**Objetivo**
Di cuántas líneas de los registros contienen la cadena "built" y responde únicamente con el número. Se distinguen mayúsculas de minúsculas.

Registros sin procesar:
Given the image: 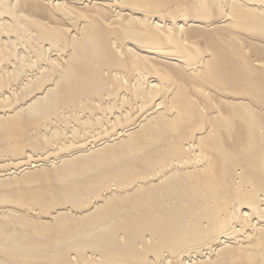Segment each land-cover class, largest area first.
<instances>
[{
	"label": "bare ground",
	"instance_id": "1",
	"mask_svg": "<svg viewBox=\"0 0 264 264\" xmlns=\"http://www.w3.org/2000/svg\"><path fill=\"white\" fill-rule=\"evenodd\" d=\"M0 264H264V0H0Z\"/></svg>",
	"mask_w": 264,
	"mask_h": 264
}]
</instances>
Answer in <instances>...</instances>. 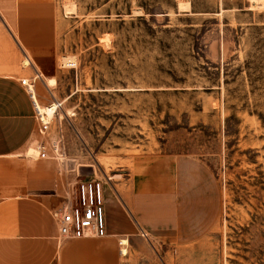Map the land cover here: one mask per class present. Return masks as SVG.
<instances>
[{
  "label": "rangeland",
  "instance_id": "1",
  "mask_svg": "<svg viewBox=\"0 0 264 264\" xmlns=\"http://www.w3.org/2000/svg\"><path fill=\"white\" fill-rule=\"evenodd\" d=\"M53 3L35 91L43 115L49 90L62 103L29 143L68 182L123 169L104 187L117 264H264V0Z\"/></svg>",
  "mask_w": 264,
  "mask_h": 264
},
{
  "label": "crops",
  "instance_id": "2",
  "mask_svg": "<svg viewBox=\"0 0 264 264\" xmlns=\"http://www.w3.org/2000/svg\"><path fill=\"white\" fill-rule=\"evenodd\" d=\"M55 15L53 0H0V264H117L106 235L58 236L53 211L66 174L26 152L38 122L20 74L50 58ZM19 52L29 57L28 65L19 63Z\"/></svg>",
  "mask_w": 264,
  "mask_h": 264
},
{
  "label": "built area",
  "instance_id": "3",
  "mask_svg": "<svg viewBox=\"0 0 264 264\" xmlns=\"http://www.w3.org/2000/svg\"><path fill=\"white\" fill-rule=\"evenodd\" d=\"M27 56V55H26ZM30 63V60H29ZM28 63V64H29ZM42 73L33 65V73L20 78V83L25 86L28 92L37 118V130L39 133H45L50 126L51 118H45L37 105V92L35 91L36 79L41 80ZM52 101L47 105L52 106L53 116L61 106L62 101L57 99L52 91L49 90ZM63 136L53 142V149L58 152L61 158H64L65 152L62 149ZM36 157L51 158L57 157L49 153L43 140L36 143ZM61 173H67V170L60 169ZM121 171L115 172L112 169L101 171L100 175L92 166L88 173L79 168L75 171L72 181L66 179L61 189V201L54 209L53 215L57 223L58 236L60 238H80V237H103L108 234L106 210L104 205V187H112L115 175H122ZM118 249L121 254L127 253L128 239L118 238Z\"/></svg>",
  "mask_w": 264,
  "mask_h": 264
},
{
  "label": "bare ground",
  "instance_id": "4",
  "mask_svg": "<svg viewBox=\"0 0 264 264\" xmlns=\"http://www.w3.org/2000/svg\"><path fill=\"white\" fill-rule=\"evenodd\" d=\"M69 11V10H68ZM26 58V60L25 61H23V63H22V65H28V63H29V58H27V56L25 57ZM72 60H73V58H71V57H62V61H63V64L64 65H73L74 63L72 62ZM36 100H37V105H38V108H39V110L42 112V109H41V105H40V103H39V100L37 99V97H36ZM43 113V112H42ZM47 116H53V113L52 114H48V113H45L44 114V117L45 118H47ZM26 152H27V154H31L32 156H34V155H36V153H37V150H36V148H35V146H30L27 150H26ZM26 156H28V155H26ZM145 233V232H144ZM146 234V233H145Z\"/></svg>",
  "mask_w": 264,
  "mask_h": 264
}]
</instances>
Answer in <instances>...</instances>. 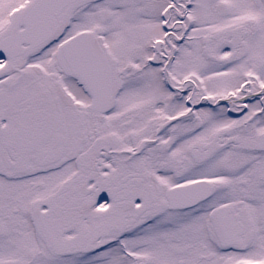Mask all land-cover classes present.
I'll return each mask as SVG.
<instances>
[{
    "label": "snow or ice",
    "instance_id": "6c2138e0",
    "mask_svg": "<svg viewBox=\"0 0 264 264\" xmlns=\"http://www.w3.org/2000/svg\"><path fill=\"white\" fill-rule=\"evenodd\" d=\"M0 264H264V0H0Z\"/></svg>",
    "mask_w": 264,
    "mask_h": 264
}]
</instances>
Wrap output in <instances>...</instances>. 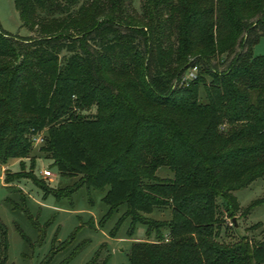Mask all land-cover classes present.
<instances>
[{
    "label": "trees",
    "instance_id": "trees-1",
    "mask_svg": "<svg viewBox=\"0 0 264 264\" xmlns=\"http://www.w3.org/2000/svg\"><path fill=\"white\" fill-rule=\"evenodd\" d=\"M15 2L32 34L0 23V166L35 164L42 134L45 157L79 179L58 189L31 172L7 180L32 176L58 198L105 190L102 222L126 204L116 231L127 218L130 235L147 226L131 264H264V240L222 239L264 201L243 209L234 193L264 176V54L253 52L264 0ZM164 209L169 219L150 216ZM107 262L101 248L87 264Z\"/></svg>",
    "mask_w": 264,
    "mask_h": 264
},
{
    "label": "rangeland",
    "instance_id": "rangeland-1",
    "mask_svg": "<svg viewBox=\"0 0 264 264\" xmlns=\"http://www.w3.org/2000/svg\"><path fill=\"white\" fill-rule=\"evenodd\" d=\"M143 0H134L141 9ZM0 23L2 27L22 36L32 32L22 24L15 0H0ZM255 55L264 54V36L254 45ZM97 106L84 110L95 114ZM43 140L34 142L32 157L11 159L0 166V264H87L98 250L103 248L107 264H131L129 252L134 242L145 240L147 226L138 224L134 234H129L131 220L125 219L117 229L127 205H120L104 222L102 218L109 206L103 200L105 190L81 186L74 192L58 198L46 190L32 176L21 175L10 181L7 173H32L34 177L52 188L72 187L79 176L62 175L54 160L45 157L40 149ZM50 170L51 175L45 174ZM161 178H174L169 166L159 167ZM12 177V175H11ZM240 206L248 208L254 201L264 198V176L236 190ZM223 203V199H220ZM151 217L164 220L171 217V210H156ZM237 224L232 232L224 230L222 239L248 236L254 241L264 240V201L253 206L247 216L238 213ZM229 225L232 218L227 217ZM257 223L259 226L254 227ZM6 230L8 248L4 249L2 226ZM254 227V228H253ZM155 239L154 236L151 238Z\"/></svg>",
    "mask_w": 264,
    "mask_h": 264
},
{
    "label": "built area",
    "instance_id": "built-area-1",
    "mask_svg": "<svg viewBox=\"0 0 264 264\" xmlns=\"http://www.w3.org/2000/svg\"><path fill=\"white\" fill-rule=\"evenodd\" d=\"M195 77H196V68H193V69H190V70L187 72V75L185 76L184 80L188 81L189 79H193V78H195ZM41 140H43V136H42V134H40V135H38V136H36V137L34 138V142H35V143L38 142V141H41ZM44 172H45V174H47V175H51V174H52V172H51L50 170H45Z\"/></svg>",
    "mask_w": 264,
    "mask_h": 264
},
{
    "label": "water",
    "instance_id": "water-1",
    "mask_svg": "<svg viewBox=\"0 0 264 264\" xmlns=\"http://www.w3.org/2000/svg\"><path fill=\"white\" fill-rule=\"evenodd\" d=\"M233 220H234L235 224H237V220H236V217H234V218H233Z\"/></svg>",
    "mask_w": 264,
    "mask_h": 264
}]
</instances>
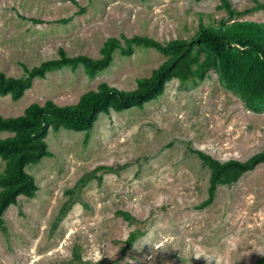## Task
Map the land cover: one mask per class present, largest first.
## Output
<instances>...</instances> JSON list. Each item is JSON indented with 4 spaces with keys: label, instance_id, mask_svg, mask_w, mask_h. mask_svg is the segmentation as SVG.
<instances>
[{
    "label": "rangeland",
    "instance_id": "rangeland-1",
    "mask_svg": "<svg viewBox=\"0 0 264 264\" xmlns=\"http://www.w3.org/2000/svg\"><path fill=\"white\" fill-rule=\"evenodd\" d=\"M226 1L233 14L220 0H0V70L24 76V66L56 58L58 47L97 57L120 33L164 43L189 38L200 22H264V0ZM130 45L92 73L78 62L34 75L17 98L0 94V116L32 101L75 102L100 82L136 86L166 55ZM180 70L159 95L97 112L89 129L47 130V154L24 166L36 189L1 213L0 264H253L264 256V161L218 180L203 204L211 172L198 155L223 162L264 148V108H245L213 66L202 76ZM3 169L0 158V176Z\"/></svg>",
    "mask_w": 264,
    "mask_h": 264
},
{
    "label": "trees",
    "instance_id": "trees-1",
    "mask_svg": "<svg viewBox=\"0 0 264 264\" xmlns=\"http://www.w3.org/2000/svg\"><path fill=\"white\" fill-rule=\"evenodd\" d=\"M230 14L233 10L226 0H220ZM259 6L264 7V3ZM229 18L228 22L199 23L189 38H172L164 43L140 34L130 36L120 33V37L105 38L98 47L99 56L85 54L66 55L57 48V57L40 61L30 67L24 66V76L6 75L0 70V94L9 93L17 98L24 92L34 75L42 74L46 69L63 63L71 65L81 62L86 71L92 73L102 69L110 62V53L114 48L128 54L130 42L153 46L166 55L165 59L151 73L138 79L136 86L118 89L100 82L95 88L79 93L75 102L56 105L50 100L42 103L28 102L22 113L0 116V131L11 130L13 134L0 137V158L4 160L3 173L0 176V221L2 211L15 202L20 193L32 195L36 183L31 173L24 169L28 162H35L47 154L44 140L49 128L89 129L96 113L107 109L119 111L130 105H139L143 101L159 95L164 82L176 76V69L182 72L202 76L207 67L213 66L225 88L236 92L242 105L257 111L264 108V22L254 19ZM119 38L123 44H120ZM194 63V67L190 64ZM178 74V75H179ZM199 157L210 168L208 194L203 204L212 200L216 182L220 179L235 180L243 170L255 163L264 161V148L243 159H226L218 162L207 153L198 150ZM253 264H264V256Z\"/></svg>",
    "mask_w": 264,
    "mask_h": 264
}]
</instances>
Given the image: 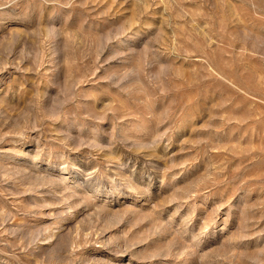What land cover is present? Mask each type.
I'll return each instance as SVG.
<instances>
[{"label":"rangeland","instance_id":"1","mask_svg":"<svg viewBox=\"0 0 264 264\" xmlns=\"http://www.w3.org/2000/svg\"><path fill=\"white\" fill-rule=\"evenodd\" d=\"M0 264H264V0H0Z\"/></svg>","mask_w":264,"mask_h":264}]
</instances>
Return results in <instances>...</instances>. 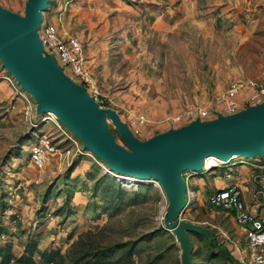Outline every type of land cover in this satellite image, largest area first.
Returning <instances> with one entry per match:
<instances>
[{
  "label": "rangeland",
  "instance_id": "rangeland-1",
  "mask_svg": "<svg viewBox=\"0 0 264 264\" xmlns=\"http://www.w3.org/2000/svg\"><path fill=\"white\" fill-rule=\"evenodd\" d=\"M26 1L0 6L24 15ZM43 18L81 41L90 80L65 74L101 97L140 141L186 125L197 109L213 114L231 80L264 71V0H49ZM5 71L0 61V264L6 243L19 257L30 236L40 250H58L53 264H182L179 241L164 225L168 201L159 183L111 171L55 115H37L30 95L25 116ZM107 124L128 148L110 118ZM43 133L59 151L36 168L28 149ZM242 158L230 169L246 181L249 202L253 184L242 165L254 159ZM226 166L186 171L191 198L179 218L209 234L189 232L193 264H242L235 255L245 247L242 231L205 203L210 188L228 183ZM34 260L46 264L37 254Z\"/></svg>",
  "mask_w": 264,
  "mask_h": 264
},
{
  "label": "water",
  "instance_id": "water-1",
  "mask_svg": "<svg viewBox=\"0 0 264 264\" xmlns=\"http://www.w3.org/2000/svg\"><path fill=\"white\" fill-rule=\"evenodd\" d=\"M48 3L27 0L24 15L0 6L1 65L35 101L37 115L54 114L111 171L159 183L168 201L164 225L179 241L182 264H193L189 232L207 238L209 234L206 228L179 218L187 189L182 172H201L203 159L208 156L224 161L233 155L262 158L264 101L208 121L196 118L140 141L113 109L101 108L86 88L67 76L54 56L44 50L38 29ZM107 118L128 148L115 142Z\"/></svg>",
  "mask_w": 264,
  "mask_h": 264
},
{
  "label": "built area",
  "instance_id": "built-area-1",
  "mask_svg": "<svg viewBox=\"0 0 264 264\" xmlns=\"http://www.w3.org/2000/svg\"><path fill=\"white\" fill-rule=\"evenodd\" d=\"M235 3H245L249 0H231ZM43 12L38 35L44 50L52 54L57 63L69 69L81 82L90 80L89 71L85 65L83 48L80 39L68 31L59 29L57 23L43 22ZM3 75L6 82L11 83V88L17 93L22 102V110L28 116L33 109V103L29 94L23 90L14 78L7 72ZM101 107L105 108L104 100L96 94L90 95ZM264 101V71L255 80L242 81L231 80L221 98L220 109L210 114L206 109H197L194 117L201 121H208L217 117L218 114L229 115L244 110L249 106H254ZM49 113V112H47ZM57 126L62 130L67 129L56 120ZM68 133V132H67ZM59 151L58 142L49 134H40L28 149L30 163L36 168H42ZM236 156V157H235ZM243 159L241 156L233 155L227 161L220 164H227L225 178L228 183L221 187H212L206 195L205 203L209 208L220 210L228 214L233 223L242 231L245 247H236V258L242 264H264V161L262 158H253V163L243 162L248 171V176L252 181L253 190L250 201L245 199L243 186L246 181H236L232 175L233 163L231 161ZM205 158L201 172L204 168ZM187 172H182V177L186 183ZM155 183L158 184L157 181ZM247 188V187H244ZM189 197L188 189L185 193V202Z\"/></svg>",
  "mask_w": 264,
  "mask_h": 264
},
{
  "label": "trees",
  "instance_id": "trees-1",
  "mask_svg": "<svg viewBox=\"0 0 264 264\" xmlns=\"http://www.w3.org/2000/svg\"><path fill=\"white\" fill-rule=\"evenodd\" d=\"M30 238H32V236H30L29 240L24 244L23 251L19 257L13 256V254L11 253V244L6 243L4 248L1 250V262L4 264H7L11 261H14L18 264H36L34 260V255L37 254L44 263L53 264L54 256L59 254L58 250H40L37 247L36 240H32Z\"/></svg>",
  "mask_w": 264,
  "mask_h": 264
},
{
  "label": "bare ground",
  "instance_id": "bare-ground-1",
  "mask_svg": "<svg viewBox=\"0 0 264 264\" xmlns=\"http://www.w3.org/2000/svg\"><path fill=\"white\" fill-rule=\"evenodd\" d=\"M47 114H49L50 116H53L54 117V114H52V113H47ZM236 157V156H235ZM225 161L224 160H221V159H219V158H217V157H215V156H208V157H205V162H204V168L206 169V170H209V169H211L213 166H219L220 164H222V163H224ZM124 176V175H123ZM127 177H129V176H127ZM126 177V178H127ZM130 178H133V177H130ZM130 178H127V179H129V180H132V179H130Z\"/></svg>",
  "mask_w": 264,
  "mask_h": 264
}]
</instances>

**Respuesta a la tarea**
5